Child abuse happens in every state across the country, and the trends for Texas have been steadily increasing.
In the Lone Star State, more than four children die from abuse or neglect every week and more than 184 cases of child abuse are confirmed every day.
April is recognized as National Child Abuse Awareness Month, but advocates work year-round to support victims of child abuse and put a stop to this unthinkable issue.
For over a decade, Dr. Tammy Bracewell, now a professor of criminal justice at A&M Central Texas, worked as a detective and forensic interviewer, specializing in crimes against children. She says there was never an easy day on the job.
Children, who’ve just started forming complete sentences, describing vivid details of abuse they’ve experienced is a lot to take in, even for experienced forensic interviewers like Dr. Bracewell
“By far the most difficult is sitting in a room with those young kids, who even a lot of times had no idea what happened to them was wrong and that should not have happened to them,” she said.
Dr. Bracewell says child abuse is very broad, but includes neglect, physical, emotional, and sexual abuse. Here in Central Texas, the work never stops
“The child abuse units in Bell County and the law enforcement and CPS and are very busy. Bell County, in the state of Texas, Bell County is frequently ranked in the top several counties for child abuse in the state of Texas,” Dr. Bracewell said.

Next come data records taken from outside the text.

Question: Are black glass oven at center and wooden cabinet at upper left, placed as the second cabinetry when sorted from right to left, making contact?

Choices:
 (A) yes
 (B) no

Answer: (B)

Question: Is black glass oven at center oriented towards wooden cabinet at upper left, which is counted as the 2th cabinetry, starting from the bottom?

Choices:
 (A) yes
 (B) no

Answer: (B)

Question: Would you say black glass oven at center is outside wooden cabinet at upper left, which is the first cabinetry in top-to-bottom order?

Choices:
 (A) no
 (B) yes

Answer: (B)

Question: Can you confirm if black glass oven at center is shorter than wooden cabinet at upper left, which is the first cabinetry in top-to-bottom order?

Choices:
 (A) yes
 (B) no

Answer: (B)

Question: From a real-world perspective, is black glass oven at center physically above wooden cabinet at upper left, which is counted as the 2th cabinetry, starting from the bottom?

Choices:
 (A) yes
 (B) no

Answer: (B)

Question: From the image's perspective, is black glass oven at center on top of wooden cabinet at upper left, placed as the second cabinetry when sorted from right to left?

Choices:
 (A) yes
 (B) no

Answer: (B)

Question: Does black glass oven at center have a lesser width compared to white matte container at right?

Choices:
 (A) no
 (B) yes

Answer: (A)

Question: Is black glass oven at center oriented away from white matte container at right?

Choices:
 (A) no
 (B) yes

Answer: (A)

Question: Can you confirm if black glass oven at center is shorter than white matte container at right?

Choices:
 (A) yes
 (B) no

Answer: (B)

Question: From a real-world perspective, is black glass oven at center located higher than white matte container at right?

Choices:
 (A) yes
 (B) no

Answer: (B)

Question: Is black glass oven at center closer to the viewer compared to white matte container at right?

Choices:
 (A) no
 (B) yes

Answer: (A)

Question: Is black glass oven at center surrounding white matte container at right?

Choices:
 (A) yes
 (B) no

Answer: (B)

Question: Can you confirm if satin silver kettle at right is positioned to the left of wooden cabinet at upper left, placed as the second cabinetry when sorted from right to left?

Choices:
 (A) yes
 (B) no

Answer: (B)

”In 2020, we had more than 2,200 children confirmed victims of abuse. The large majority of that was in Bell County with 1,738.” explained Michelle Carter, executive director for the Children's Advocacy Center of Central Texas.
The Children's Advocacy Center of Central Texas services, Bell, Coryell, and Milam Counties. Carter says more than half of their cases involve a type of abuse that can be very hard to spot.
“Sexual abuse is the primary case that we see. About 73% of children that come through our doors are sexual abuse in nature, and a lot of times parents don’t know what’s happening,” Carter said.
Dr. Bracewell feels it's extremely important for parents to have reoccurring talks with their children about their bodies so they aren’t embarrassed or ashamed to come forward. Although it may be uncomfortable to talk about, it’s a conversation that must happen.
“Just in general, body safety talks and knowing personal boundaries and making sure that your child does know what to do if those boundaries are ever crossed. It’s still a taboo topic, which is unfortunate because in order to combat it, open discussions really do need to happen,” she explained.
Both Dr. Bracewell and Carter believe even if you have the smallest feeling that a child is being abused, you should report it.
“You only have to suspect child abuse. You do not have to have factual knowledge of what’s going on, and so absolutely. If you’re ever concerned that a child is being abused, you should call. The 1-800 number is 1-800-252-5400 and make that report,” Carter said,
In the state of Texas, every adult is a mandated reporter. Failure to report suspected child abuse and neglect is a criminal offense.